### PASSAGE PROVIDED
________________
1AZ1

ALRESTATIN BOUND TO C298A/W219Y MUTANT HUMAN ALDOSE REDUCTASE

Summary for 1AZ1

• Entry DOI: 10.2210/pdb1az1/pdb
• Descriptor: ALDOSE REDUCTASE, NADP NICOTINAMIDE-ADENINE-DINUCLEOTIDE PHOSPHATE, ALRESTATIN, ... (4 entities in total)
• Functional Keywords: oxidoreductase, aldo-keto reductase, inhibitor binding
• Biological source: Homo sapiens (human)
• Cellular location: Cytoplasm: P15121
• Total number of polymer chains: 1
• Total formula weight: 36965.90

Authors

Harrison, D.H.T.,Bohren, K.M.,Petsko, G.A.,Ringe, D.,Gabbay, K.H. (deposition date: 1997-11-24, release date: 1998-03-18, Last modification date: 2024-05-22)

Primary citation

Harrison, D.H.,Bohren, K.M.,Petsko, G.A.,Ringe, D.,Gabbay, K.H.
The alrestatin double-decker: binding of two inhibitor molecules to human aldose reductase reveals a new specificity determinant.
________________
### DATASET ENTRIES
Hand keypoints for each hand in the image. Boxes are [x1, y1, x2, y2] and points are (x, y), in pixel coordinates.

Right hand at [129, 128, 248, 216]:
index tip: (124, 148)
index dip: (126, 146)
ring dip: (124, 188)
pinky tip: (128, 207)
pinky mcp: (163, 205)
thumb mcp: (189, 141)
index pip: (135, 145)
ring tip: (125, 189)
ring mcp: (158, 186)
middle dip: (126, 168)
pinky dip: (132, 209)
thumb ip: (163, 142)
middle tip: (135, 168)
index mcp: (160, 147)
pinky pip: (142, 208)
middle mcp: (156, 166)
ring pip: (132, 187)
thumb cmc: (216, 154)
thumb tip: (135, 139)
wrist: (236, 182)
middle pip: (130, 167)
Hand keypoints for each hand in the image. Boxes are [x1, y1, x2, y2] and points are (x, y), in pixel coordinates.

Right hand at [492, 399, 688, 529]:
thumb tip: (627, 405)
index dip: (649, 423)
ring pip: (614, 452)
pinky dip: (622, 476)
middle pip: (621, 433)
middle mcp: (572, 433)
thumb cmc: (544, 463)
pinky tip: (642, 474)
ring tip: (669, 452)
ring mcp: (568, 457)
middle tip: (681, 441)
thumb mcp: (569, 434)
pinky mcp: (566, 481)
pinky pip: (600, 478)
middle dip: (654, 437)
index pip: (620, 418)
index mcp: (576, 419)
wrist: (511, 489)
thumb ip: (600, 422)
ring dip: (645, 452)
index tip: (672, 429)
________________
### ACTIVITY
Write what comes next in the summary for the alrestatin-bound aldose reductase structure, continuing after its last line. The entries are separate material and are not part of the structure summary.

### ANSWER TO THIS PROBLEM
Biochemistry, 36:16134-16140, 1997

PubMed Abstract: It is generally expected that only one inhibitor molecule will bind to an enzyme active site. In fact, specific drug design theories depend upon this assumption. Here, we report the binding of two molecules of an inhibitor to the same active site which we observed in the 1.8 A resolution structure of the drug Alrestatin bound to a mutant of human aldose reductase. The two molecules of Alrestatin bind to the active site in a stacked arrangement (a double-decker). This stack positions the carboxylic acid of one drug molecule near the NADP+ cofactor at a previously determined anion binding site and the carboxylic acid of the second drug molecule near the carboxy-terminal tail of the enzyme. We propose that interactions of inhibitors with the carboxy-terminal loop of aldose reductase are critical for the development of inhibitors that are able to discriminate between aldose reductase and other members of the aldo-keto reductase superfamily. This finding suggests a new direction for the introduction of specificity to aldose reductase-targeted drugs.

PubMed: 9405046
DOI: 10.1021/bi9717136

Experimental method

X-RAY DIFFRACTION (1.8 Å)